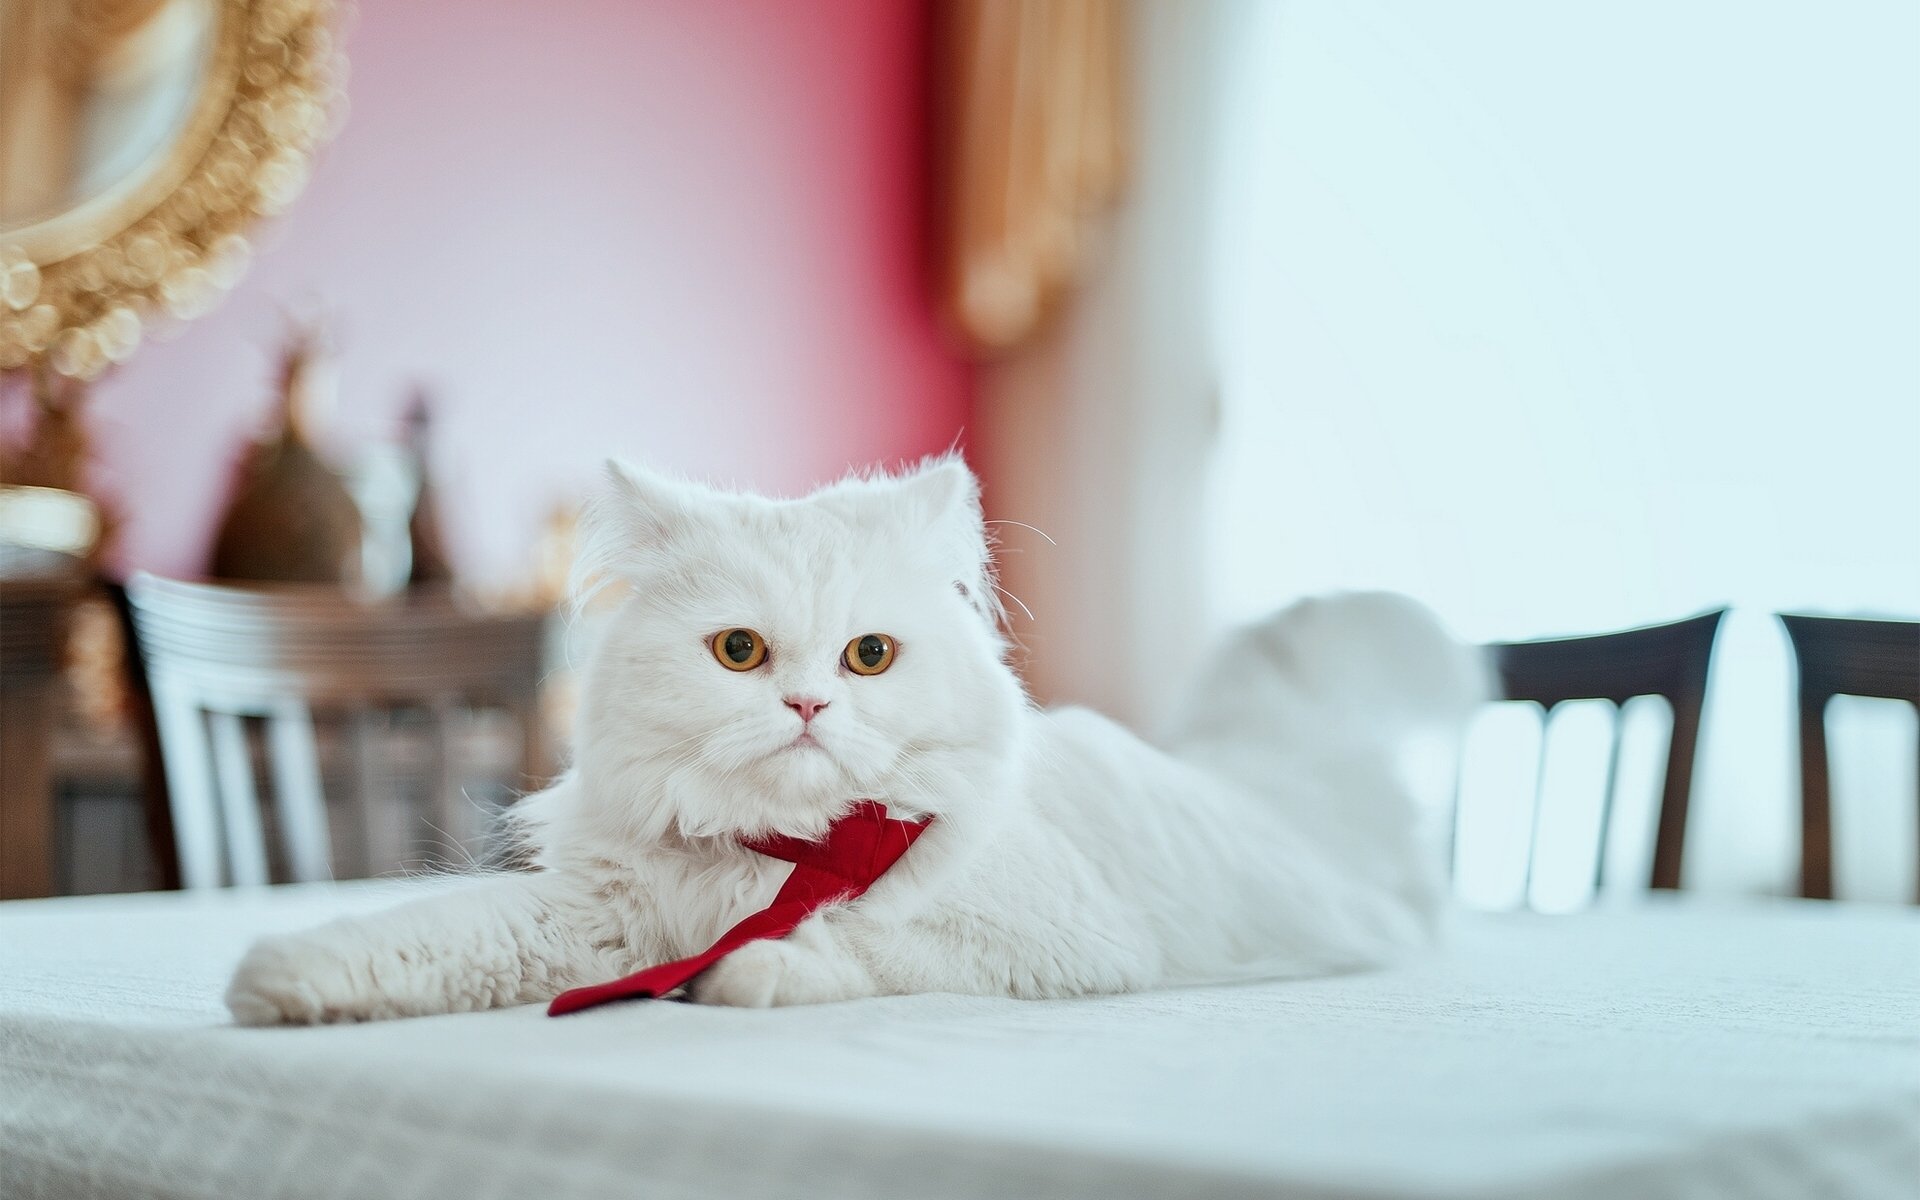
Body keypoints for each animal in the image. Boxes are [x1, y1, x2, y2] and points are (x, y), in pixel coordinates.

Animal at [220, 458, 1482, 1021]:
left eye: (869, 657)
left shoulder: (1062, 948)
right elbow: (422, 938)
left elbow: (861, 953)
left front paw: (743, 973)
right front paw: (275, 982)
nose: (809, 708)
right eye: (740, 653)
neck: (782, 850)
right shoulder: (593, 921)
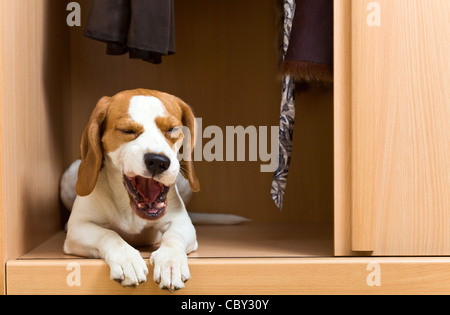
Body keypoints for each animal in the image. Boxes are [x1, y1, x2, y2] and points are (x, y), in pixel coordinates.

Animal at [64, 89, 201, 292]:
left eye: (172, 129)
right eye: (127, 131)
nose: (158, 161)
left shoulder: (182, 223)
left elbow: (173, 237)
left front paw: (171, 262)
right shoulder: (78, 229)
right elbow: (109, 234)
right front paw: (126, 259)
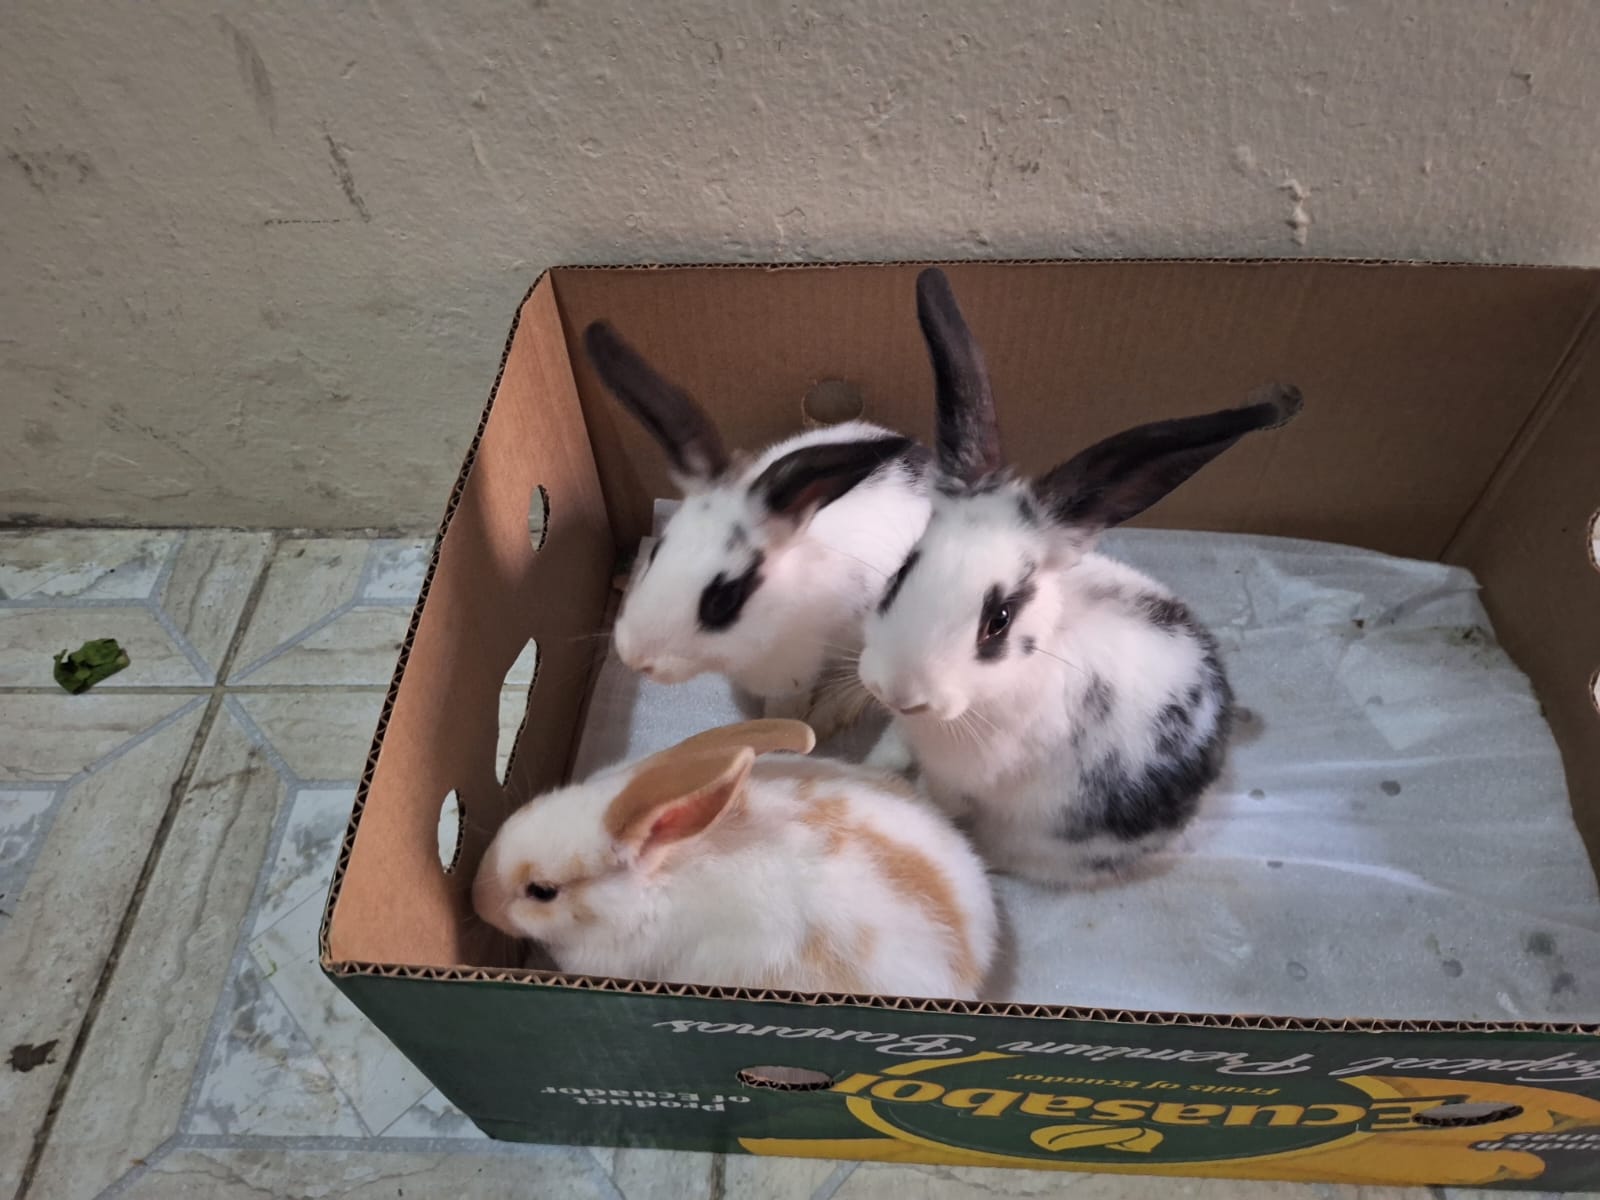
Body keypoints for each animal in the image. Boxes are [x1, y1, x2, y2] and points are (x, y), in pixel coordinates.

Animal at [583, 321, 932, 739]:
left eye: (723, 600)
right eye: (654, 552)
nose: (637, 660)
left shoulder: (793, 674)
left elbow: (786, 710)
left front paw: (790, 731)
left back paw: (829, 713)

--

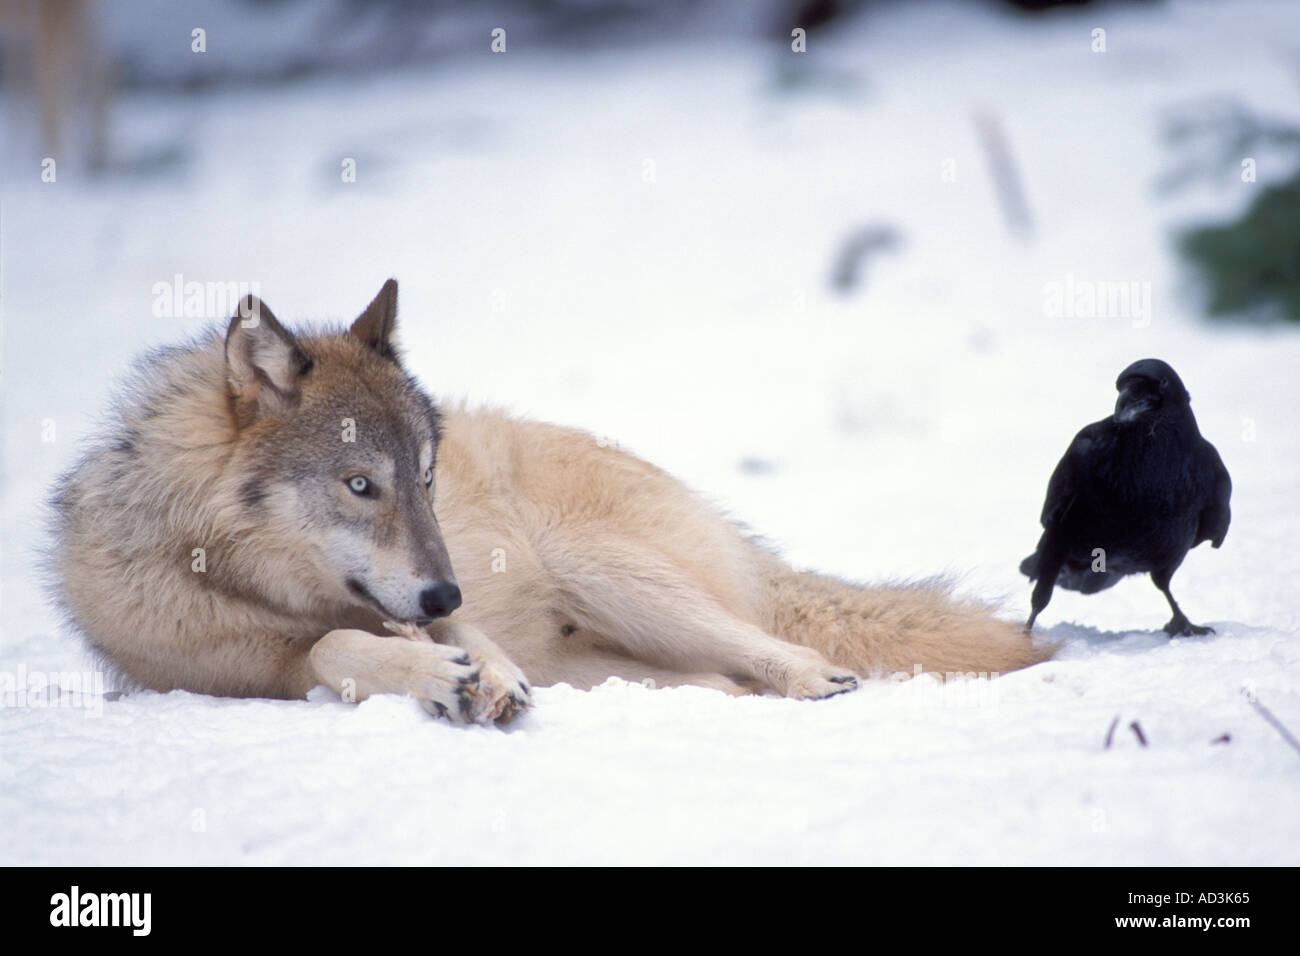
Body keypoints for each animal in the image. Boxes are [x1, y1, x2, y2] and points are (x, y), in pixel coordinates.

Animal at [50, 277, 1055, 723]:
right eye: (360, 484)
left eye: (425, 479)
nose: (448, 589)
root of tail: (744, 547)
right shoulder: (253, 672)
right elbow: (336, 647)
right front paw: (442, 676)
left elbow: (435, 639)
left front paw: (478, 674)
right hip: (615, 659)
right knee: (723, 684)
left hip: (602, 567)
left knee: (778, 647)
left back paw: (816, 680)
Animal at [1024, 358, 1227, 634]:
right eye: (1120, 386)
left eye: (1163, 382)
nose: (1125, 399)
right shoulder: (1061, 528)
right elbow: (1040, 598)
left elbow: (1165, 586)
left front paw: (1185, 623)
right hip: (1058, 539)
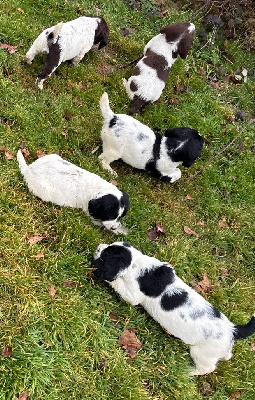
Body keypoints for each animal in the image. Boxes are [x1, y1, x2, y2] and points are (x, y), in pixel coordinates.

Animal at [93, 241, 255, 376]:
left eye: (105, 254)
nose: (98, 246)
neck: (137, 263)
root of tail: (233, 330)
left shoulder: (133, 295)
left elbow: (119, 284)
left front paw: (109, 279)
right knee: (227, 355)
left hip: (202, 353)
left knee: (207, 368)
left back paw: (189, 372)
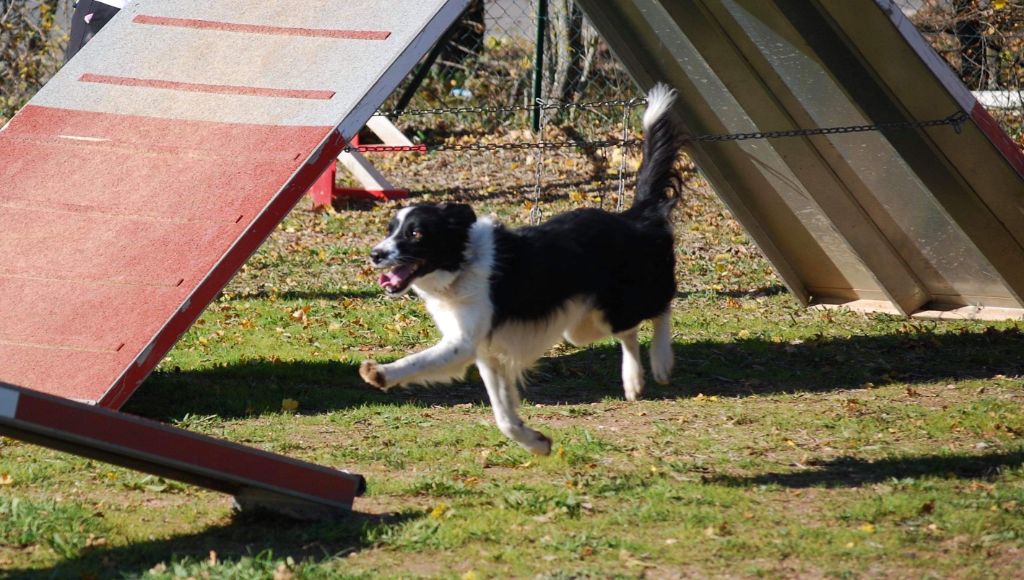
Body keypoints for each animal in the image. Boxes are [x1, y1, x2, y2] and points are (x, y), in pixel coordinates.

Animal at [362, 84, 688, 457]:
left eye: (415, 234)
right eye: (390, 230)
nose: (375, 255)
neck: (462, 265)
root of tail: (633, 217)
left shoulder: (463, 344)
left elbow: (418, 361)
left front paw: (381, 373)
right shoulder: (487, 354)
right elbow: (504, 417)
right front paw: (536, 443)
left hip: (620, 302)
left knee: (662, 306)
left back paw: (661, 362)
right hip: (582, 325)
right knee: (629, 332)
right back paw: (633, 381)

## Assignment
Show me each line of the listing above with "knee" in it.

## Expected answer
right knee: (723, 684)
left knee: (778, 647)
right knee: (227, 355)
left knee: (207, 368)
left knee: (662, 306)
right knee: (629, 332)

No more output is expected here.